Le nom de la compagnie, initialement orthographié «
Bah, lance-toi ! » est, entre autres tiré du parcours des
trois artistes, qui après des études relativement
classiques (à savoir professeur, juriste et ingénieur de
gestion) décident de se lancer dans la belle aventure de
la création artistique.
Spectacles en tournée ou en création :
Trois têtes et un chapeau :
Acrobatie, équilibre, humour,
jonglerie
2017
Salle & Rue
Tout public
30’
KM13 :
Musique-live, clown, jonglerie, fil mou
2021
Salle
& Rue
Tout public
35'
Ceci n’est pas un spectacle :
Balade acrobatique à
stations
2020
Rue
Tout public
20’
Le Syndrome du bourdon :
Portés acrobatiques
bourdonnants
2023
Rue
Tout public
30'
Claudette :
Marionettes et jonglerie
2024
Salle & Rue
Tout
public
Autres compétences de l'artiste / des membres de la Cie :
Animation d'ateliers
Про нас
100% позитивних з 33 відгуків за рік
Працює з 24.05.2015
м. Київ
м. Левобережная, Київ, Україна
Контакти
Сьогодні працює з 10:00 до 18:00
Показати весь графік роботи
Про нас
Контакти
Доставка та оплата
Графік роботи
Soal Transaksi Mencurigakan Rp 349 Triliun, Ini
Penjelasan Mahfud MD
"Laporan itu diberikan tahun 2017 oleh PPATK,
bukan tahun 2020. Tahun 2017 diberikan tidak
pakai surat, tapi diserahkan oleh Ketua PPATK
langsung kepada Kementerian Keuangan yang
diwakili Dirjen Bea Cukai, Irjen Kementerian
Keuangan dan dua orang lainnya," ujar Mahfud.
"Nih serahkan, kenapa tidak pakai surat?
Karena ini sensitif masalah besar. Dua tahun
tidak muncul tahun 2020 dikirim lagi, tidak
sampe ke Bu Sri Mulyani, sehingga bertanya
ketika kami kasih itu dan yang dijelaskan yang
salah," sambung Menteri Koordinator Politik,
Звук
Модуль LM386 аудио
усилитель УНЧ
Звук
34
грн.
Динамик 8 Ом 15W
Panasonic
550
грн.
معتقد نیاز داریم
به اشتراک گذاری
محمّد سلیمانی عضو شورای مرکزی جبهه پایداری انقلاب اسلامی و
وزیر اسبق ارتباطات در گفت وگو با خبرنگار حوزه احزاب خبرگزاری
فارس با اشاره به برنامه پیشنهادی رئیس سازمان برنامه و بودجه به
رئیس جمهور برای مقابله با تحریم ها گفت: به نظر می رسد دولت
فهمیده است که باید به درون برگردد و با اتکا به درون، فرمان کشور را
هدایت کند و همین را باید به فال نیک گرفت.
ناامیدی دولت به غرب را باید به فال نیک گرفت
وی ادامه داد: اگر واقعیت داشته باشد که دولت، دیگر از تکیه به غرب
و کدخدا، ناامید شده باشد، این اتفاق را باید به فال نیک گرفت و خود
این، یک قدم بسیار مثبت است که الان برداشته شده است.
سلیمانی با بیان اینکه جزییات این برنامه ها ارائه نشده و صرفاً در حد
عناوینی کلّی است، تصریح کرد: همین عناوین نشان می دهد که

┄┄┄┄┄┄┄┄┄┄

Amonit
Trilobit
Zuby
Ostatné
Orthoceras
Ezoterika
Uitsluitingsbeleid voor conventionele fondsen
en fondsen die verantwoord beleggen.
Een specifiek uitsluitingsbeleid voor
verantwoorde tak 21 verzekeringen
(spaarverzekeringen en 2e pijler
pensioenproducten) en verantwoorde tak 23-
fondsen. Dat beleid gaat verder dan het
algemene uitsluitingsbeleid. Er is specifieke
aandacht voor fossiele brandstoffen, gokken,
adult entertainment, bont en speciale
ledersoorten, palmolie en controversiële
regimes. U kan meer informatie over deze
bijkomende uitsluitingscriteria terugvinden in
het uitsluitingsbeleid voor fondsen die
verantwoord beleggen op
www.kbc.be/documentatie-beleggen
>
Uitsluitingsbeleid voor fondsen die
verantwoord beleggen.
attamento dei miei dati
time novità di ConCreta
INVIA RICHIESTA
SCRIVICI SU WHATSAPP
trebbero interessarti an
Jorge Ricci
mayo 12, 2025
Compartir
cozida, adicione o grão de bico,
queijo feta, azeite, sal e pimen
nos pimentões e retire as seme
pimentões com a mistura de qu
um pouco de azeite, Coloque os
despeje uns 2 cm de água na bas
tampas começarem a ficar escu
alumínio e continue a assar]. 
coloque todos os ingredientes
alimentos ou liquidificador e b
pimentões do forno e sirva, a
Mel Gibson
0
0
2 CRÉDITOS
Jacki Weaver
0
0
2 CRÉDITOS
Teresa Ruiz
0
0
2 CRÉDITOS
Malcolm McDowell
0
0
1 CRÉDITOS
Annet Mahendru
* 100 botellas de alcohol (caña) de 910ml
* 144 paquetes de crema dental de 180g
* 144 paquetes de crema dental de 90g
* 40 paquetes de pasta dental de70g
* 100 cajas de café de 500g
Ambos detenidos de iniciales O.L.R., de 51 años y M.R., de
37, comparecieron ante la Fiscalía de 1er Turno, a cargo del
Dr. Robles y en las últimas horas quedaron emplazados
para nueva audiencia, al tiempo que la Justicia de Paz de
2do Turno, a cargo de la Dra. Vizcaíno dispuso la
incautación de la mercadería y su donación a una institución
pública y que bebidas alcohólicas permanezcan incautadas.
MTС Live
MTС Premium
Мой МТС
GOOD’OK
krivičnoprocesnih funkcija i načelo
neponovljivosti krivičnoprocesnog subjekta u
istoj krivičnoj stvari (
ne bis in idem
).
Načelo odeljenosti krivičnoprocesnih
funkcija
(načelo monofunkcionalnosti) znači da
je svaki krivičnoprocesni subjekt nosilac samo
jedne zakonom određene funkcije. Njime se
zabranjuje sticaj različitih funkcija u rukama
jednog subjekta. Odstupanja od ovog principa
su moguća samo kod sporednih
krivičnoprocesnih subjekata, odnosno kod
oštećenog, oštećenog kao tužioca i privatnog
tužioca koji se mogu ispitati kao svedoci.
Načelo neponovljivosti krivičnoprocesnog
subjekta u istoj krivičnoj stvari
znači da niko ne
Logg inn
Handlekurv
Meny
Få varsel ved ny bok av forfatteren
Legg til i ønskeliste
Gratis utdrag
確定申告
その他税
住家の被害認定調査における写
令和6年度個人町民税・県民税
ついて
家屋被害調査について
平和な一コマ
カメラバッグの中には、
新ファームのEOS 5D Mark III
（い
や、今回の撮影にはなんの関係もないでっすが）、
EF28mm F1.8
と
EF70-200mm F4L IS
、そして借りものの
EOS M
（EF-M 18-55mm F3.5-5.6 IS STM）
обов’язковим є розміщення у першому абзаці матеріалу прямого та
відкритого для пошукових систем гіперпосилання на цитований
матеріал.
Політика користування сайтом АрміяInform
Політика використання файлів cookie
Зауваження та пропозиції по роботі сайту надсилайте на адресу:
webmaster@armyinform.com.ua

┄┄┄┄┄┄┄┄┄┄

(Exercise description): Every line of the listing that holds "pakai" is to be counted; give only the resulting number.

(Final answer): 2